■ Input records ■
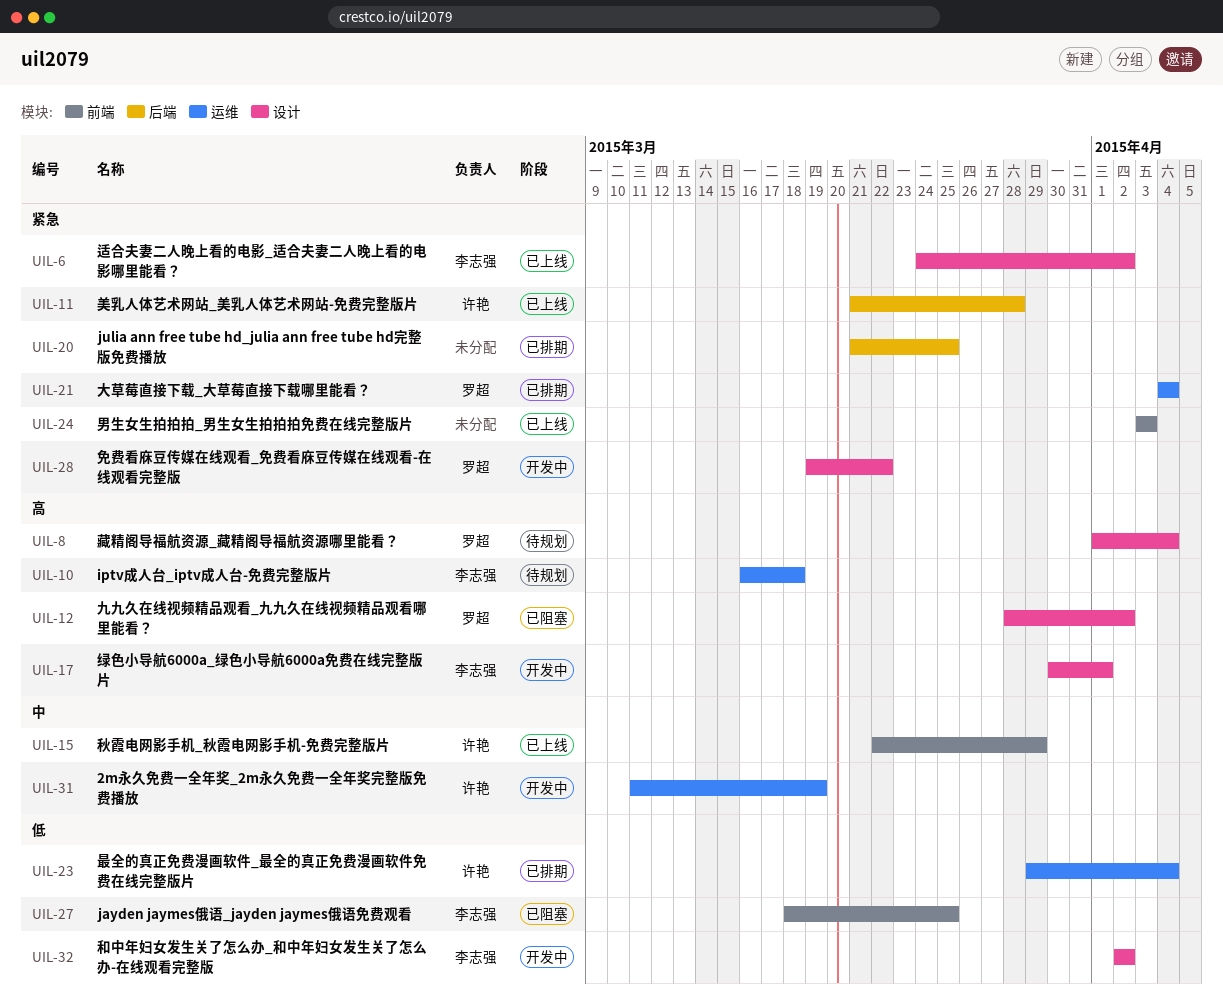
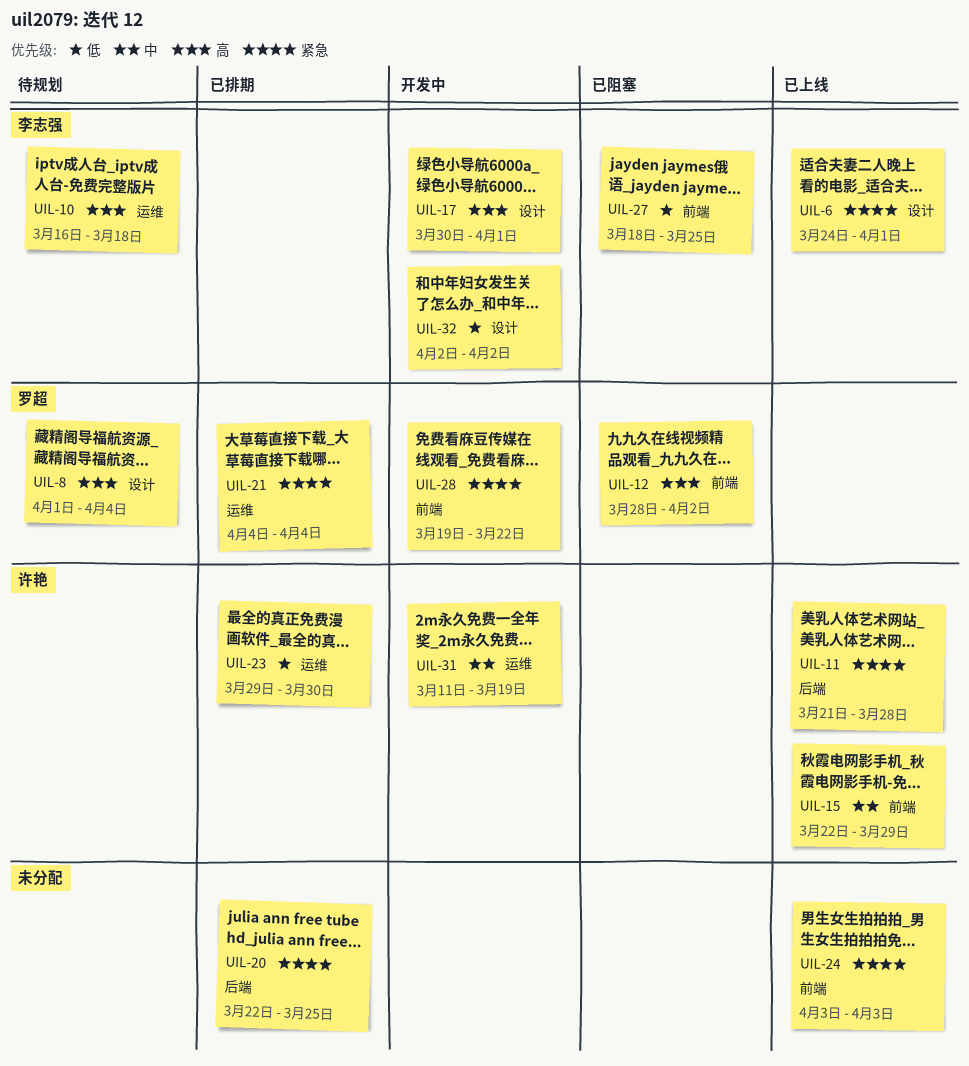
UIL-6, due: Apr 2 -> Apr 1
UIL-12, label: 设计 -> 前端
UIL-20, start: Mar 21 -> Mar 22
UIL-23, due: Apr 4 -> Mar 30
UIL-28, label: 设计 -> 前端

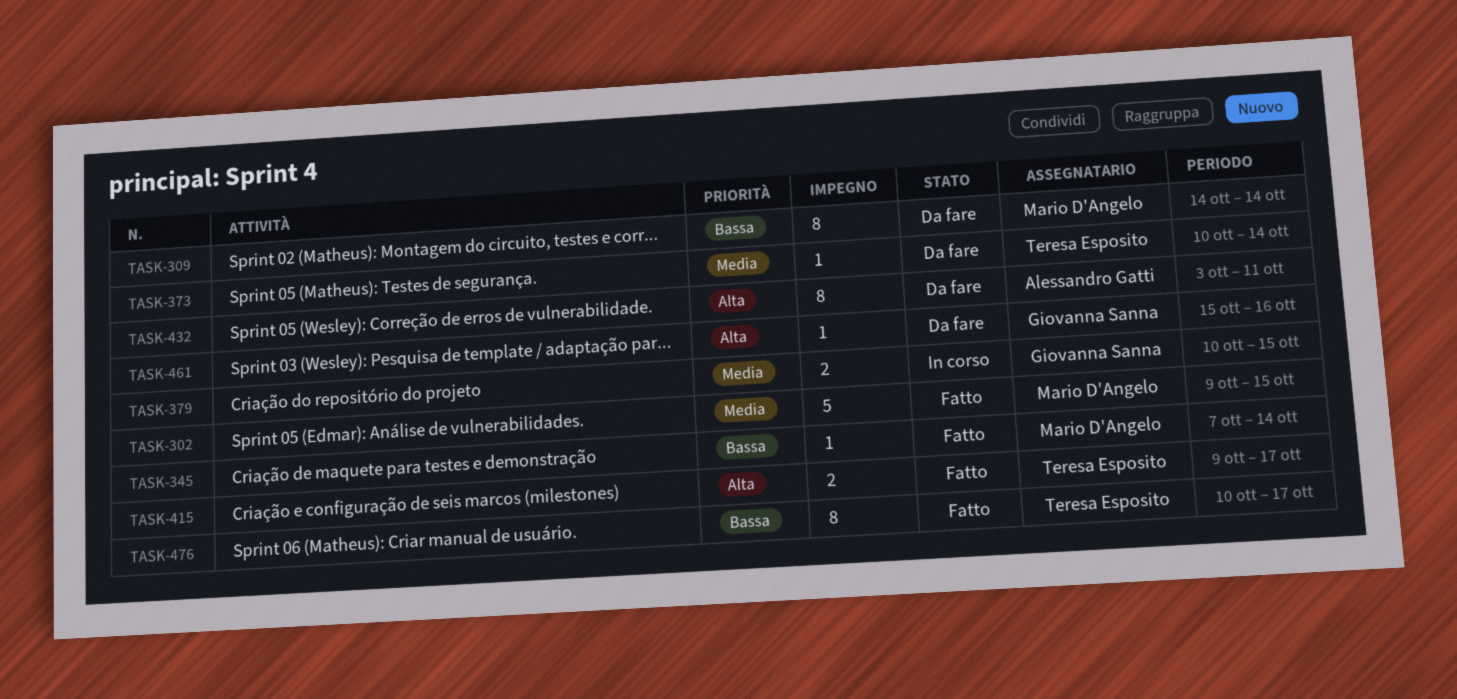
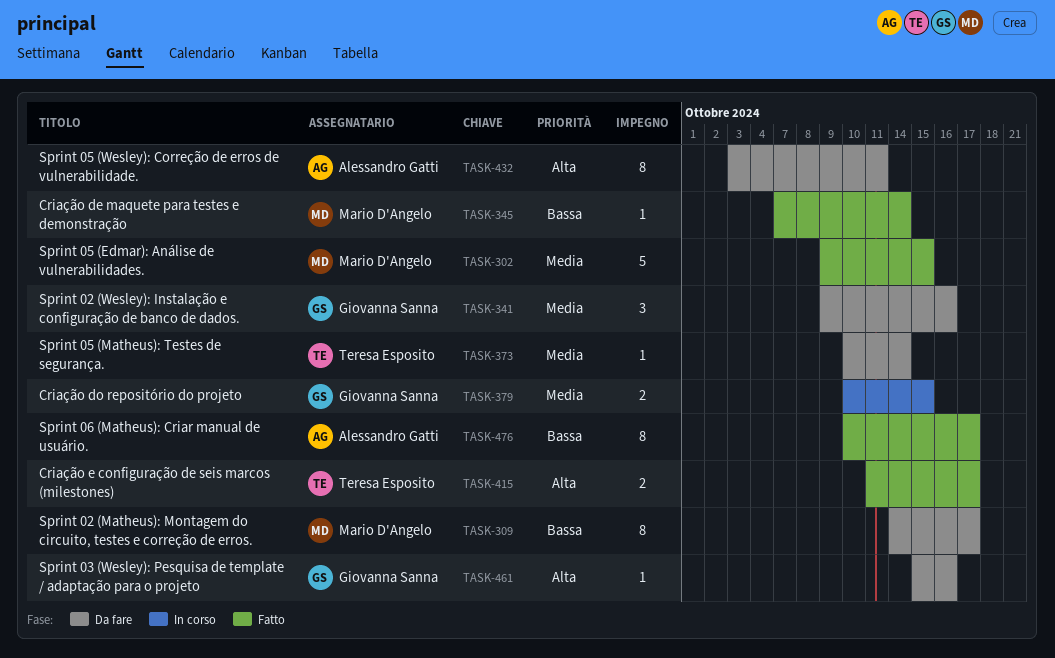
TASK-309, due: Oct 14 -> Oct 17
TASK-341: none -> present
TASK-415, start: Oct 9 -> Oct 11
TASK-476, owner: Teresa Esposito -> Alessandro Gatti

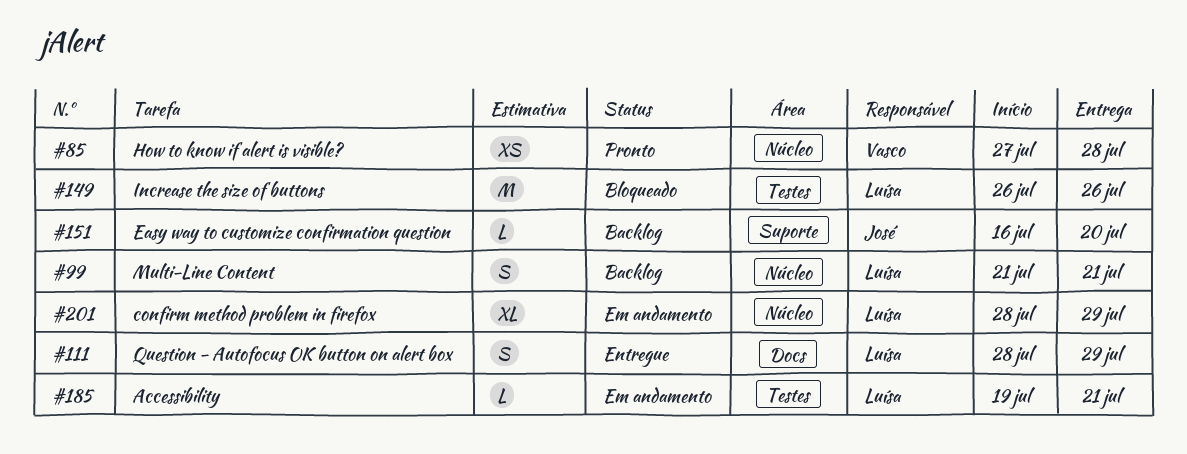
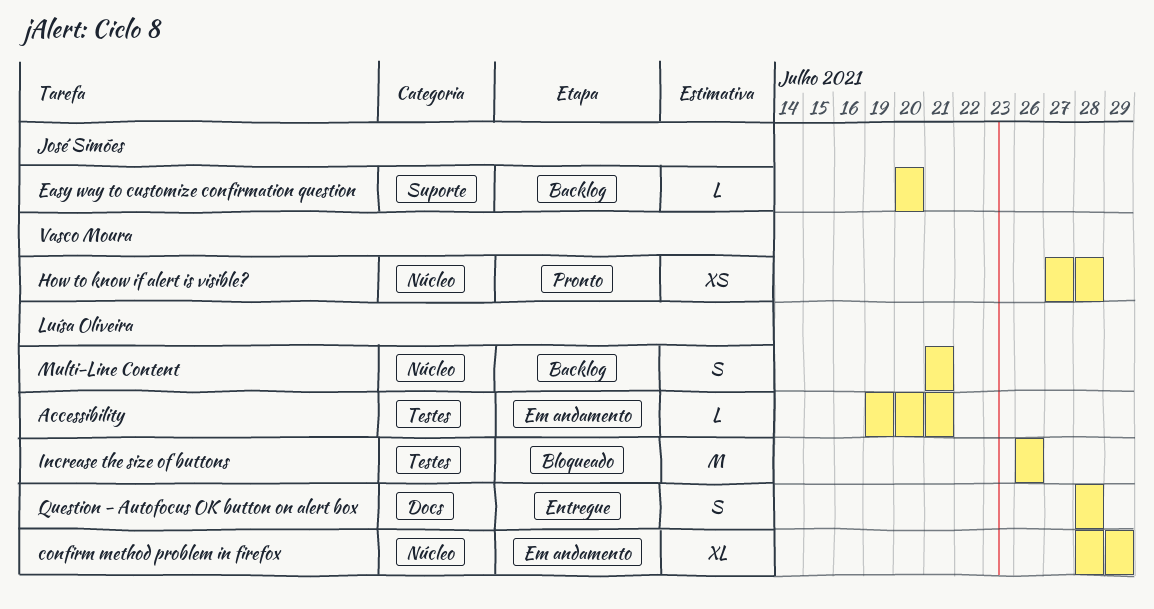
Easy way to customize confirmation question, start: Jul 16 -> Jul 20
Question - Autofocus OK button on alert box, due: Jul 29 -> Jul 28

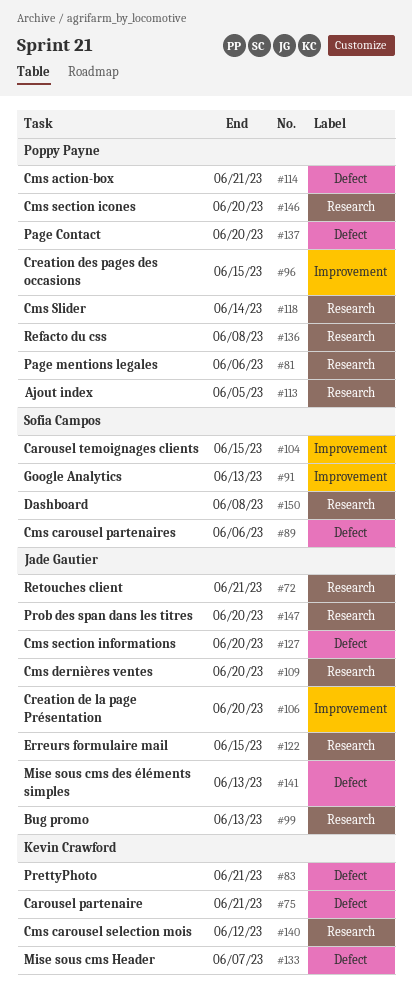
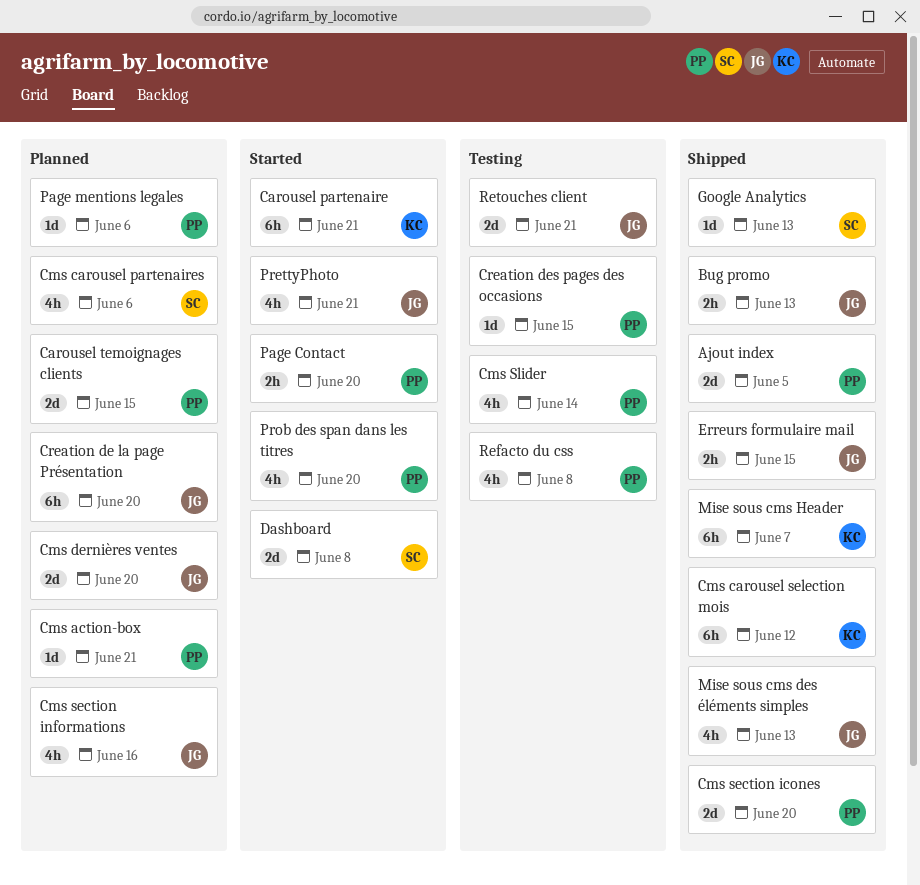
Carousel temoignages clients, owner: Sofia Campos -> Poppy Payne
Cms section informations, due: Jun 20 -> Jun 16
PrettyPhoto, owner: Kevin Crawford -> Jade Gautier
Prob des span dans les titres, owner: Jade Gautier -> Poppy Payne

■ Written task ■
Drop the images; copy every entry above exactly.

■ Result of the exercise ■
UIL-6, due: Apr 2 -> Apr 1
UIL-12, label: 设计 -> 前端
UIL-20, start: Mar 21 -> Mar 22
UIL-23, due: Apr 4 -> Mar 30
UIL-28, label: 设计 -> 前端

TASK-309, due: Oct 14 -> Oct 17
TASK-341: none -> present
TASK-415, start: Oct 9 -> Oct 11
TASK-476, owner: Teresa Esposito -> Alessandro Gatti

Easy way to customize confirmation question, start: Jul 16 -> Jul 20
Question - Autofocus OK button on alert box, due: Jul 29 -> Jul 28

Carousel temoignages clients, owner: Sofia Campos -> Poppy Payne
Cms section informations, due: Jun 20 -> Jun 16
PrettyPhoto, owner: Kevin Crawford -> Jade Gautier
Prob des span dans les titres, owner: Jade Gautier -> Poppy Payne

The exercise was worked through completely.